At the reading of Nawal’s will, the twins receive startling news. Their mother has left instructions for them to deliver two letters, one to their father and one to their brother, relations which they know nothing about. The twins take the newfound discovery in completely different ways. Jeanne (Melissa Desormeaux-Poulin) accepts what her mother wants her to do and takes off for Lebanon, a place that is familiar to her only from textbooks. Her brother, Simon (Maxim Gaudette), refuses to have any part of this nonsense and wants to stay out of the affair altogether. For Simon, his mom may have had some alternate, hidden past, but that was not who she was to him. She was a Canadian secretary, not some Lebanese village girl.

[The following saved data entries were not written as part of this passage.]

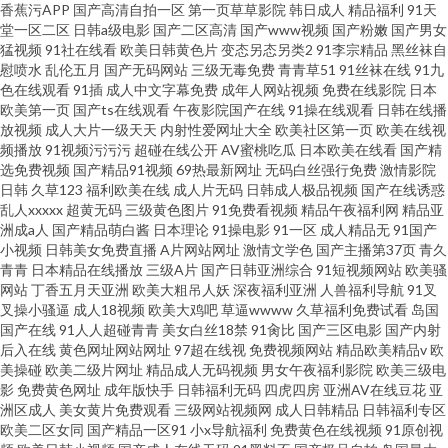
香蕉污APP
国产高清自拍一区
第一页草草影院
韩日成人
精品福利
91天
堂一区二区
日韩a级电影
国产二区高清
国产www视频
国产粉嫩
国产男女
猛视频
91社在线看
欧美日韩黄色片
变态另态另类2
91李宗精品
黑丝袜自
慰喷水
乱伦五月
国产无码网站
三级无毒免费
青青草51
91丝袜在线
91九
色在线观看
91插
成人中文字幕免费
成年人网站视频
免费在线影院
日本
欧美第一页
国产ts在线观看
午夜影院国产在线
91操在线观看
日韩在线播
放视频
成人大片一级天天
内射性爱网址大全
欧美社区第一页
欧美在线视
频播放
91视频污污污
超碰在线公开
AV蜜桃吃瓜
日本欧美在线看
国产精
选免费视频
国产精品91视频
69热最新网址
无码白丝强行免费
激情影院
日韩
久草123
福利欧美在线
成人片无码
日韩成人极品视频
国产在线诱惑
乱人xxxxx
超黄无码
三级黄色图片
91免费看视频
精品午夜福利网
精品亚
洲成a人
国产精品萌白酱
日本理论
91操电影
91一区
成人精品无
91国产
小视频
日韩美女免费直播
A片网站网址
激情文学色
国产主播第37页
青久
青青
日本精品在线播放
三级A片
国产日韩亚洲综合
91短视频网站
欧美骚
网站
丁香五月天亚洲
欧美大粗吊人妖
深夜福利亚洲
人兽福利导航
91叉
叉操小骚逼
成人18视频
欧美大鸡吧
草逼wwww
久草福利免费试看
岛国
国产在线
91人人超碰青青
美女白丝18禁
91肏比
国产三区电影
国产内射
后入在线
黄色网址网站网址
97超在线视
免费视频网站
精品欧美精品v
欧
美操碰
欧美二级片网址
精品成人无码视频
男女午夜福利影院
欧美三级电
影
免费黄色网址
成年版快手
日韩福利无码
四虎四房
亚洲AV在线豆花
亚
洲区成人
美女黄片免费观看
三级网站视频网
成人日韩精品
日韩福利专区
欧美二区女同
国产精品一区91
小x导航福利
免费黄色在线视频
91原创视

I will reveal absolutely nothing about what comes next, that is for the audience to discover right along with Jeanne. As Jeanne slowly pieces together the facts of her mother’s previous life in Lebanon, the film cuts to Nawal in the past and shows her experiences firsthand. The children start the plot of Incendies; however, Nawal gets most of the screen time. Furthermore, the film does not take time to explain what the war in early 1970s Lebanon was all about. It assumes the audience is familiar with the right-wing Christian militias and the Palestinian refugee camps in the south. If you are not, it may help you to read about the different sides beforehand so you will not waste time during the film trying to sort it out.
This is very well written script and the acting is high-quality. What the film lacks is a score. There are two Radiohead songs played in the film which fit in nicely and help shape their introspective scenes. On the other hand, the rest of film is sparse, just dialogue and scenery. This is most likely what the director (Denis Villeneuve) intended, but a memorable score would have gone a long way in helping the events portrayed here land with a deeper impact. The choice of two mellow, thoughtful Radiohead songs though was a very good idea.